> _Request 1_
Give every figure number that the passage on particle size models refers to.
> _Request 2_
Write out the text of the listing again with "Campaña" substituted for "Campaign", changing nothing else, and leave out the pictures.

> _Passage shown_
The most significant aspect the models have in common is that they work better for medium particle sizes (about 10–300 nm), while the performance for smaller and larger sizes is not as good. One possible reason is the inherent data quality of the training set. For sub-10 nm particles, the primary reason is that the N_tot is measured with a CPC that detects particles only larger than about 10 nm and does not reflect variations in sub-10 nm particle concentrations. The concentration of large-size particles in the atmosphere is relatively low, leading to a larger relative uncertainty in the measurements. Small particles, mainly introduced to the atmosphere through the new particle formation process, depend strongly on gas-phase precursors such as sulfuric acid, ammonia, and other low volatile compounds, which are not included as inputs in the models. On the other hand, large particles are often affected by seasonal and local events, such as pollen and dust, which are sporadic and not explicitly included in the model input. The importance of N_tot as an input for accurate estimation of small particles is evident in Fig. 2, 4, and 5. The model trained with N_tot can provide more detailed information than that without N_tot (Fig. 5). Therefore, if cost-effective CPCs that can be added to routine observations are developed, it will greatly promote research on the generation and evolution of atmospheric particles.

> _Available records_
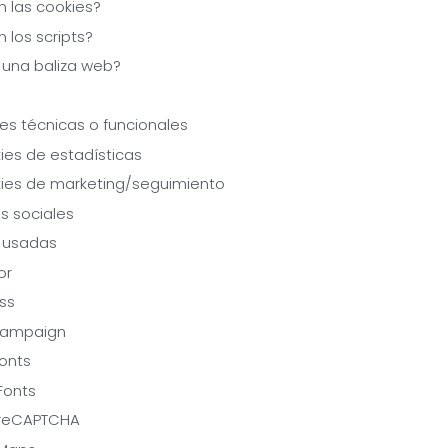
n las cookies?
 los scripts?
 una baliza web?
ies técnicas o funcionales
ies de estadísticas
kies de marketing/seguimiento
s sociales
s usadas
or
ss
Campaign
onts
Fonts
reCAPTCHA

> _Written solution 1_
2, 4, 5

> _Written solution 2_
n las cookies?
 los scripts?
 una baliza web?
ies técnicas o funcionales
ies de estadísticas
kies de marketing/seguimiento
s sociales
s usadas
or
ss
Campaña
onts
Fonts
reCAPTCHA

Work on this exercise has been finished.